*What you should do:* What you return must match the data below exactly, minus any pictures.

*Data to use:*
——————————

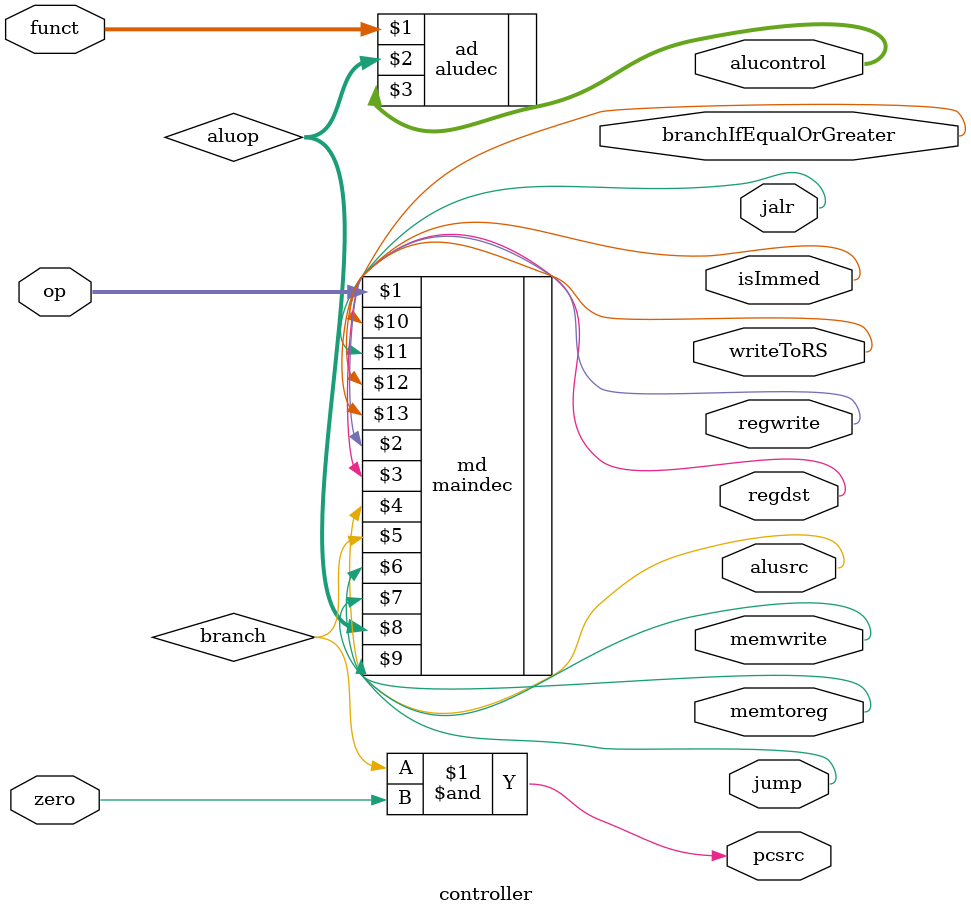
<source format=v>
`timescale 1ns / 1ps
module controller(input  [5:0] op, funct,
                  input        zero,
                  output       memtoreg, memwrite,
                  output       pcsrc, alusrc,
                  output       regdst, regwrite,
                  output       jump,
						
						output		 branchIfEqualOrGreater,
						output		 jalr,
						output		 isImmed, writeToRS,
						
                  output [2:0] alucontrol);

  wire [1:0] aluop;
  wire       branch;

  maindec md (op, regwrite, regdst, alusrc, branch,
             memwrite, memtoreg, aluop, jump, 
				 branchIfEqualOrGreater, jalr, isImmed, writeToRS);
  aludec  ad (funct, aluop, alucontrol);

  assign pcsrc = branch & zero;
endmodule
</source>
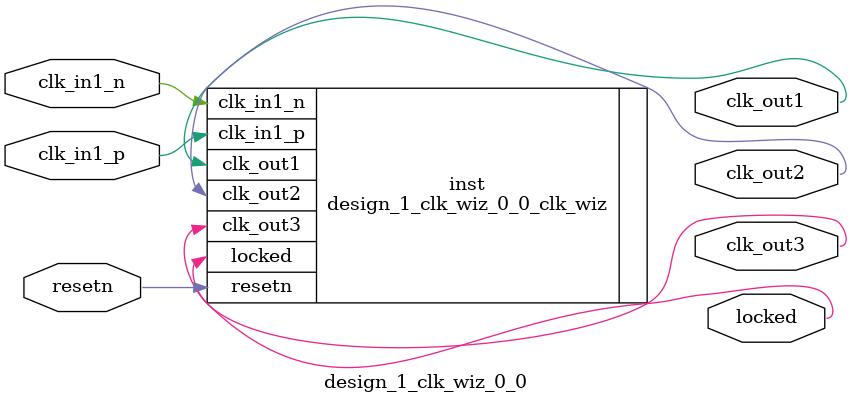
<source format=v>


`timescale 1ps/1ps

(* CORE_GENERATION_INFO = "design_1_clk_wiz_0_0,clk_wiz_v5_3_3_0,{component_name=design_1_clk_wiz_0_0,use_phase_alignment=true,use_min_o_jitter=false,use_max_i_jitter=false,use_dyn_phase_shift=false,use_inclk_switchover=false,use_dyn_reconfig=false,enable_axi=0,feedback_source=FDBK_AUTO,PRIMITIVE=MMCM,num_out_clk=3,clkin1_period=5.0,clkin2_period=10.0,use_power_down=false,use_reset=true,use_locked=true,use_inclk_stopped=false,feedback_type=SINGLE,CLOCK_MGR_TYPE=NA,manual_override=false}" *)

module design_1_clk_wiz_0_0 
 (
  // Clock out ports
  output        clk_out1,
  output        clk_out2,
  output        clk_out3,
  // Status and control signals
  input         resetn,
  output        locked,
 // Clock in ports
  input         clk_in1_p,
  input         clk_in1_n
 );

  design_1_clk_wiz_0_0_clk_wiz inst
  (
  // Clock out ports  
  .clk_out1(clk_out1),
  .clk_out2(clk_out2),
  .clk_out3(clk_out3),
  // Status and control signals               
  .resetn(resetn), 
  .locked(locked),
 // Clock in ports
  .clk_in1_p(clk_in1_p),
  .clk_in1_n(clk_in1_n)
  );

endmodule

</source>
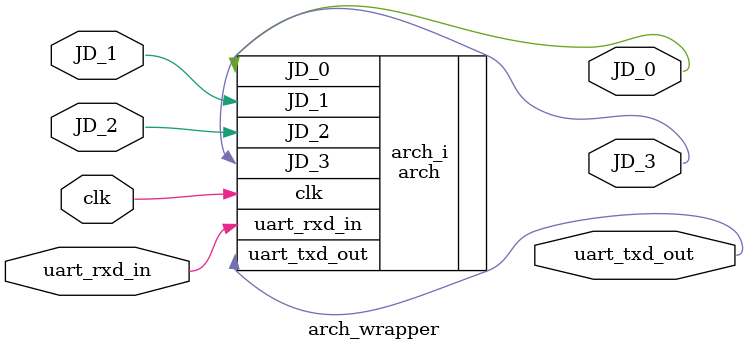
<source format=v>
`timescale 1 ps / 1 ps

module arch_wrapper
   (JD_0,
    JD_1,
    JD_2,
    JD_3,
    clk,
    uart_rxd_in,
    uart_txd_out);
  output JD_0;
  input JD_1;
  input JD_2;
  output JD_3;
  input clk;
  input uart_rxd_in;
  output uart_txd_out;

  wire JD_0;
  wire JD_1;
  wire JD_2;
  wire JD_3;
  wire clk;
  wire uart_rxd_in;
  wire uart_txd_out;

  arch arch_i
       (.JD_0(JD_0),
        .JD_1(JD_1),
        .JD_2(JD_2),
        .JD_3(JD_3),
        .clk(clk),
        .uart_rxd_in(uart_rxd_in),
        .uart_txd_out(uart_txd_out));
endmodule

</source>
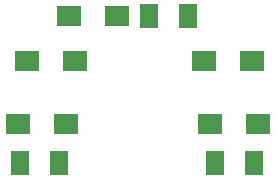
<source format=gtp>
%TF.GenerationSoftware,KiCad,Pcbnew,4.0.2+dfsg1-stable*%
%TF.CreationDate,2018-11-13T00:59:16+01:00*%
%TF.ProjectId,A500MPU-Adapter,413530304D50552D416461707465722E,rev?*%
%TF.FileFunction,Paste,Top*%
%FSLAX46Y46*%
G04 Gerber Fmt 4.6, Leading zero omitted, Abs format (unit mm)*
G04 Created by KiCad (PCBNEW 4.0.2+dfsg1-stable) date Tue 13 Nov 2018 00:59:16 CET*
%MOMM*%
G01*
G04 APERTURE LIST*
%ADD10C,0.100000*%
%ADD11R,2.000000X1.700000*%
%ADD12R,1.524000X2.032000*%
G04 APERTURE END LIST*
D10*
D11*
X146590000Y-112014000D03*
X150590000Y-112014000D03*
X147352000Y-106680000D03*
X151352000Y-106680000D03*
X162338000Y-106680000D03*
X166338000Y-106680000D03*
X150908000Y-102870000D03*
X154908000Y-102870000D03*
X166846000Y-112014000D03*
X162846000Y-112014000D03*
D12*
X157607000Y-102870000D03*
X160909000Y-102870000D03*
X166497000Y-115316000D03*
X163195000Y-115316000D03*
X149987000Y-115316000D03*
X146685000Y-115316000D03*
M02*

</source>
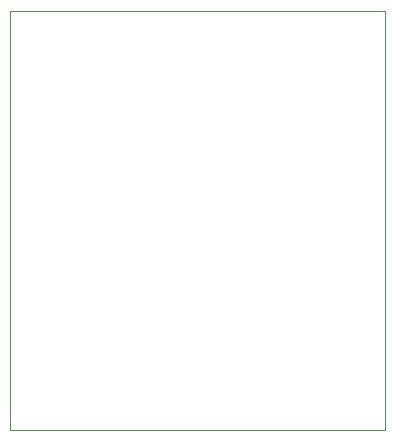
<source format=gbr>
G04 #@! TF.GenerationSoftware,KiCad,Pcbnew,5.1.2*
G04 #@! TF.CreationDate,2019-05-05T18:37:35+02:00*
G04 #@! TF.ProjectId,driverboard,64726976-6572-4626-9f61-72642e6b6963,rev?*
G04 #@! TF.SameCoordinates,Original*
G04 #@! TF.FileFunction,Profile,NP*
%FSLAX46Y46*%
G04 Gerber Fmt 4.6, Leading zero omitted, Abs format (unit mm)*
G04 Created by KiCad (PCBNEW 5.1.2) date 2019-05-05 18:37:35*
%MOMM*%
%LPD*%
G04 APERTURE LIST*
%ADD10C,0.050000*%
G04 APERTURE END LIST*
D10*
X128750000Y-98000000D02*
X97000000Y-98000000D01*
X128750000Y-133500000D02*
X128750000Y-98000000D01*
X97000000Y-133500000D02*
X128750000Y-133500000D01*
X97000000Y-98000000D02*
X97000000Y-133500000D01*
M02*

</source>
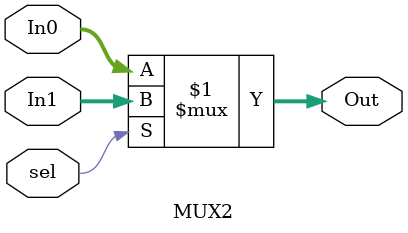
<source format=v>
module MUX2 #(parameter WIDTH=8)
            (input [WIDTH-1:0] In0,In1,
             input sel,output [WIDTH-1:0] Out);
assign Out=sel ? In1:In0;
endmodule
</source>
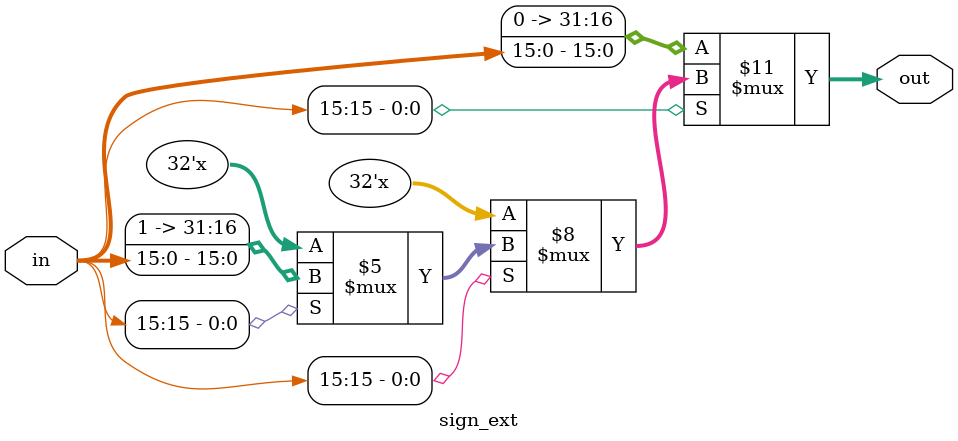
<source format=v>
`timescale 1ns / 1ps


module sign_ext ( in,out);

input [15:0] in;
output reg [31:0] out;

always @(in)
begin 
  if(in[15]==0)
       out= { 16'h0000,in};
  else if(in[15]==1)
       begin
            out ={16'hffff,in};
          end
  end

endmodule

</source>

——————————

*Output of the exercise:*
<source format=v>
`timescale 1ns / 1ps
module controller(input  [5:0] op, funct,
                  input        zero,
                  output       memtoreg, memwrite,
                  output       pcsrc, alusrc,
                  output       regdst, regwrite,
                  output       jump,
						
						output		 branchIfEqualOrGreater,
						output		 jalr,
						output		 isImmed, writeToRS,
						
                  output [2:0] alucontrol);

  wire [1:0] aluop;
  wire       branch;

  maindec md (op, regwrite, regdst, alusrc, branch,
             memwrite, memtoreg, aluop, jump, 
				 branchIfEqualOrGreater, jalr, isImmed, writeToRS);
  aludec  ad (funct, aluop, alucontrol);

  assign pcsrc = branch & zero;
endmodule
</source>
<source format=v>


`timescale 1ps/1ps

(* CORE_GENERATION_INFO = "design_1_clk_wiz_0_0,clk_wiz_v5_3_3_0,{component_name=design_1_clk_wiz_0_0,use_phase_alignment=true,use_min_o_jitter=false,use_max_i_jitter=false,use_dyn_phase_shift=false,use_inclk_switchover=false,use_dyn_reconfig=false,enable_axi=0,feedback_source=FDBK_AUTO,PRIMITIVE=MMCM,num_out_clk=3,clkin1_period=5.0,clkin2_period=10.0,use_power_down=false,use_reset=true,use_locked=true,use_inclk_stopped=false,feedback_type=SINGLE,CLOCK_MGR_TYPE=NA,manual_override=false}" *)

module design_1_clk_wiz_0_0 
 (
  // Clock out ports
  output        clk_out1,
  output        clk_out2,
  output        clk_out3,
  // Status and control signals
  input         resetn,
  output        locked,
 // Clock in ports
  input         clk_in1_p,
  input         clk_in1_n
 );

  design_1_clk_wiz_0_0_clk_wiz inst
  (
  // Clock out ports  
  .clk_out1(clk_out1),
  .clk_out2(clk_out2),
  .clk_out3(clk_out3),
  // Status and control signals               
  .resetn(resetn), 
  .locked(locked),
 // Clock in ports
  .clk_in1_p(clk_in1_p),
  .clk_in1_n(clk_in1_n)
  );

endmodule

</source>
<source format=v>
`timescale 1 ps / 1 ps

module arch_wrapper
   (JD_0,
    JD_1,
    JD_2,
    JD_3,
    clk,
    uart_rxd_in,
    uart_txd_out);
  output JD_0;
  input JD_1;
  input JD_2;
  output JD_3;
  input clk;
  input uart_rxd_in;
  output uart_txd_out;

  wire JD_0;
  wire JD_1;
  wire JD_2;
  wire JD_3;
  wire clk;
  wire uart_rxd_in;
  wire uart_txd_out;

  arch arch_i
       (.JD_0(JD_0),
        .JD_1(JD_1),
        .JD_2(JD_2),
        .JD_3(JD_3),
        .clk(clk),
        .uart_rxd_in(uart_rxd_in),
        .uart_txd_out(uart_txd_out));
endmodule

</source>
<source format=gtp>
%TF.GenerationSoftware,KiCad,Pcbnew,4.0.2+dfsg1-stable*%
%TF.CreationDate,2018-11-13T00:59:16+01:00*%
%TF.ProjectId,A500MPU-Adapter,413530304D50552D416461707465722E,rev?*%
%TF.FileFunction,Paste,Top*%
%FSLAX46Y46*%
G04 Gerber Fmt 4.6, Leading zero omitted, Abs format (unit mm)*
G04 Created by KiCad (PCBNEW 4.0.2+dfsg1-stable) date Tue 13 Nov 2018 00:59:16 CET*
%MOMM*%
G01*
G04 APERTURE LIST*
%ADD10C,0.100000*%
%ADD11R,2.000000X1.700000*%
%ADD12R,1.524000X2.032000*%
G04 APERTURE END LIST*
D10*
D11*
X146590000Y-112014000D03*
X150590000Y-112014000D03*
X147352000Y-106680000D03*
X151352000Y-106680000D03*
X162338000Y-106680000D03*
X166338000Y-106680000D03*
X150908000Y-102870000D03*
X154908000Y-102870000D03*
X166846000Y-112014000D03*
X162846000Y-112014000D03*
D12*
X157607000Y-102870000D03*
X160909000Y-102870000D03*
X166497000Y-115316000D03*
X163195000Y-115316000D03*
X149987000Y-115316000D03*
X146685000Y-115316000D03*
M02*

</source>
<source format=gbr>
G04 #@! TF.GenerationSoftware,KiCad,Pcbnew,5.1.2*
G04 #@! TF.CreationDate,2019-05-05T18:37:35+02:00*
G04 #@! TF.ProjectId,driverboard,64726976-6572-4626-9f61-72642e6b6963,rev?*
G04 #@! TF.SameCoordinates,Original*
G04 #@! TF.FileFunction,Profile,NP*
%FSLAX46Y46*%
G04 Gerber Fmt 4.6, Leading zero omitted, Abs format (unit mm)*
G04 Created by KiCad (PCBNEW 5.1.2) date 2019-05-05 18:37:35*
%MOMM*%
%LPD*%
G04 APERTURE LIST*
%ADD10C,0.050000*%
G04 APERTURE END LIST*
D10*
X128750000Y-98000000D02*
X97000000Y-98000000D01*
X128750000Y-133500000D02*
X128750000Y-98000000D01*
X97000000Y-133500000D02*
X128750000Y-133500000D01*
X97000000Y-98000000D02*
X97000000Y-133500000D01*
M02*

</source>
<source format=v>
module MUX2 #(parameter WIDTH=8)
            (input [WIDTH-1:0] In0,In1,
             input sel,output [WIDTH-1:0] Out);
assign Out=sel ? In1:In0;
endmodule
</source>
<source format=v>
`timescale 1ns / 1ps


module sign_ext ( in,out);

input [15:0] in;
output reg [31:0] out;

always @(in)
begin 
  if(in[15]==0)
       out= { 16'h0000,in};
  else if(in[15]==1)
       begin
            out ={16'hffff,in};
          end
  end

endmodule

</source>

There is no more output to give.